▼

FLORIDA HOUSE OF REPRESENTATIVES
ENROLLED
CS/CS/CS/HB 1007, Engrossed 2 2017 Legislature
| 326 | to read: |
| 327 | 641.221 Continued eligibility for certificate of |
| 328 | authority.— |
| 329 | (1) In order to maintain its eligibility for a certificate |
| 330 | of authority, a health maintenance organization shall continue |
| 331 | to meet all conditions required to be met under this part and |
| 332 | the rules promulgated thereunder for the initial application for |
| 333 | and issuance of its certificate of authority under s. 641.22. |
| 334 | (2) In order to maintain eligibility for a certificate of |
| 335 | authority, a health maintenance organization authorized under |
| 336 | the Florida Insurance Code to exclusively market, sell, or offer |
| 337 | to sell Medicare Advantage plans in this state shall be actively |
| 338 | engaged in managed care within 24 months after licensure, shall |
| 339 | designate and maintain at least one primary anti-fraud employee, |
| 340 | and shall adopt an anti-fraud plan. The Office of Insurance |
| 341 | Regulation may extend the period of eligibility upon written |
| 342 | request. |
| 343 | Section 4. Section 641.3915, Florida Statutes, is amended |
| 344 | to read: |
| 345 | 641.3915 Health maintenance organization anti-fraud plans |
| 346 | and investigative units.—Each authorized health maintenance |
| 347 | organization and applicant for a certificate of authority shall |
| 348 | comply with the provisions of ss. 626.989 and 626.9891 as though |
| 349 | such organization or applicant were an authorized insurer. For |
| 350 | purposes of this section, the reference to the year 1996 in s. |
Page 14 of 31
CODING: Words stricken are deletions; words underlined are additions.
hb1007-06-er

▲
▼

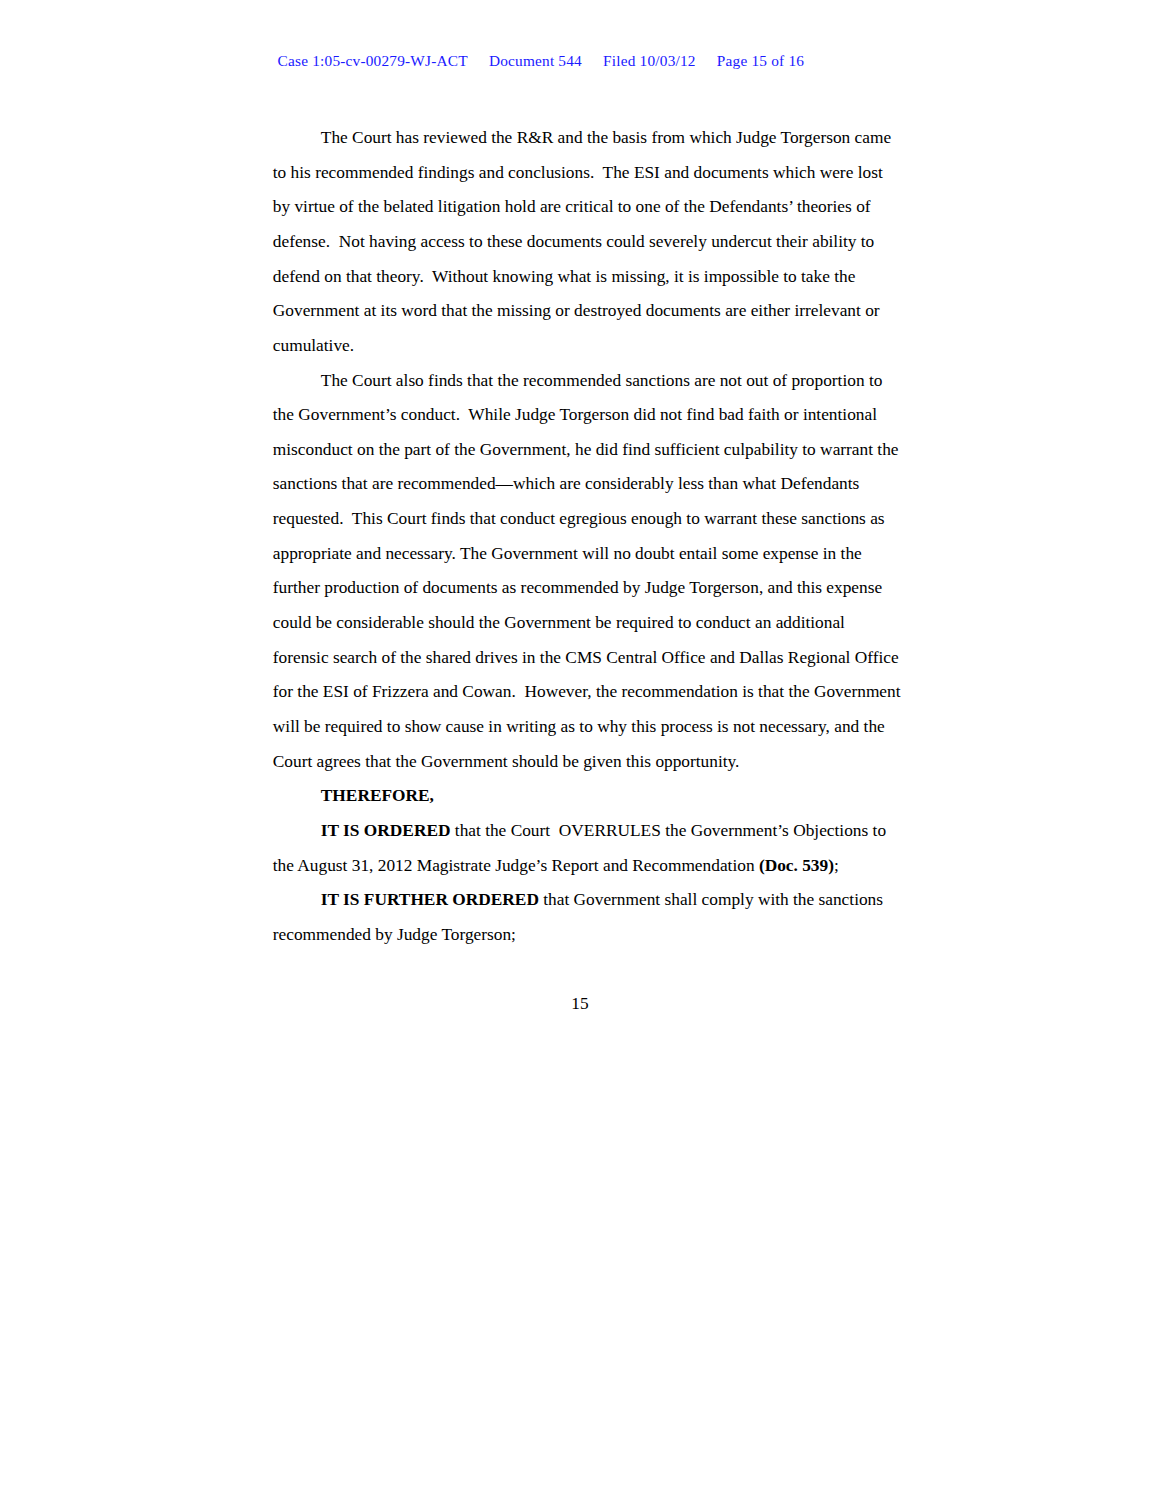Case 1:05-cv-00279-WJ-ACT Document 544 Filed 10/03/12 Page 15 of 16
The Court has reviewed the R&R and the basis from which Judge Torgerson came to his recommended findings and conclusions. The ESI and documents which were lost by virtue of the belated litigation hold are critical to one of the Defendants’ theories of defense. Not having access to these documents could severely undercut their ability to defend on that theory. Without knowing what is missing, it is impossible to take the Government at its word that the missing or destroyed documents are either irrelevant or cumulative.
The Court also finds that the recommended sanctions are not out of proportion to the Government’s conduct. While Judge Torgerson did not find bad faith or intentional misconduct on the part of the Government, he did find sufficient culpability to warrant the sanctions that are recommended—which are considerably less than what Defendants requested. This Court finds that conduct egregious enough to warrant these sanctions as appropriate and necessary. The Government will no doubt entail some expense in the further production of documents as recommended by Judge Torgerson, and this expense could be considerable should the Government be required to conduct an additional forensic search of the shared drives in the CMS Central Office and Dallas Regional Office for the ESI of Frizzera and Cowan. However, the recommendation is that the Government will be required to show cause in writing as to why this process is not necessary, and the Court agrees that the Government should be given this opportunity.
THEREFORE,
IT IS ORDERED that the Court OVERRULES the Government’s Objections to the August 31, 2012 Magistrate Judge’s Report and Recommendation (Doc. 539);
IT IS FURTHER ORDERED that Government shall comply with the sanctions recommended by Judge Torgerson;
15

▲

Aim of the exercise
Each line holding "comply" should be copied from the material above.

Written reply
| 348 | comply with the provisions of ss. 626.989 and 626.9891 as though |
IT IS FURTHER ORDERED that Government shall comply with the sanctions recommended by Judge Torgerson;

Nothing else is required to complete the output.